How many Ferraris is too many Ferraris? The world may find out next week.
A record 112 classic Ferraris are headed to the auction blocks at the Concours d'Elegance in Pebble Beach and Monterey, California—marking the latest test for the increasingly frothy collectible car market. It may also signal whether the Ferrari boom of the past decade, with records set almost every year, can keep gaining speed.
The auctions are expected to hit a sales total of $415 million this year, according to collectible-car insurance company Hagerty.
That's below last year's total of $428 million, but last year's auctions got a one-time boost from the $38 million sale of a Ferrari 250 GTO, which became the most expensive car ever sold at auction.
The $415 million total would be more than 30 percent higher than the 2013 total and more than double the total of 2011. Even more staggering: There will be up to 141 cars that sell for $1 million or more, according to Hagerty. In 2010, just 36 cars sold for $1 million or more, showing just how rapidly collectible-car prices have soared.

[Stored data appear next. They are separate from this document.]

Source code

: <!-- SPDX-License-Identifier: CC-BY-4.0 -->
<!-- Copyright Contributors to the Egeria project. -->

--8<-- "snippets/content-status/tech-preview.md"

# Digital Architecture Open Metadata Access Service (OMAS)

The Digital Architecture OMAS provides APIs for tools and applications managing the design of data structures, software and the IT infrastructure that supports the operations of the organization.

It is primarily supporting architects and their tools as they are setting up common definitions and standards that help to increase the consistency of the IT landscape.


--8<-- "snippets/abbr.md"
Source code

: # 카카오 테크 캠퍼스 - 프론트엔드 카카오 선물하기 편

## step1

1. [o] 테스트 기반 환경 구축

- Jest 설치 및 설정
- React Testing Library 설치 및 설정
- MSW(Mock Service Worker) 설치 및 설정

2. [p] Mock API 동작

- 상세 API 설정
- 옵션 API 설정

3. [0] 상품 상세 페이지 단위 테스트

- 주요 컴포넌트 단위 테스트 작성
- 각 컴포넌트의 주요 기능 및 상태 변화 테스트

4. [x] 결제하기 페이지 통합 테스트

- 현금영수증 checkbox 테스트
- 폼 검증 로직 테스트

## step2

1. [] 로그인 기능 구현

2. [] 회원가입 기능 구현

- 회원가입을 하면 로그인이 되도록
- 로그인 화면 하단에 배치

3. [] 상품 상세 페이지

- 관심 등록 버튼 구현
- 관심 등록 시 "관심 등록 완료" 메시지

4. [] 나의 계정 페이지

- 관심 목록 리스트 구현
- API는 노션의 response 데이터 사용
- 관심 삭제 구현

"The market continues to show incredible strength," he said. "Imagine that in a single weekend, a group of people can absorb that many cars and that many transactions, and we'll have a pretty good sense of the outcome. There are fewer wild cards, and it's a much more predictable market today."
Ferraris continue to dominate the top of the collector car market, with all of the top five cars—and most of the top 10—at this year's auctions expected to be Ferraris. But the market for classic Ferraris may be tested with 112 Ferraris headed to the auction block this year, far more than past auctions.
"The question is whether there is demand for all these cars," said Marcel Massini, a Ferrari historian and collectible-car advisor. "I think we'll see strong results because there are some great Ferraris coming up for auction. But we've never seen so many of them."
Among the most expensive cars expected to sell next week are a 1956 Ferrari 250 GT Competizione TdF being sold by RM Sotheby's that could fetch between $15 million and $20 million; a 1960 Ferrari 250 GT SWB Berlinetta Competizione being sold by RM Sotheby's that could go for $17 million to $19 million; and a 1961 Ferrari 250 GT SWB California Spyder being auctioned by Gooding & Co. that could sell for $16 million to $18 million.
Among the non-Ferraris, a 1998 McLaren F1 LM—one of only two built—could go for between $12 million and $15 million, while a 1955 Mercedes-Benz 300SL Alloy Gullwing could fetch $5.5 million to $6.5 million.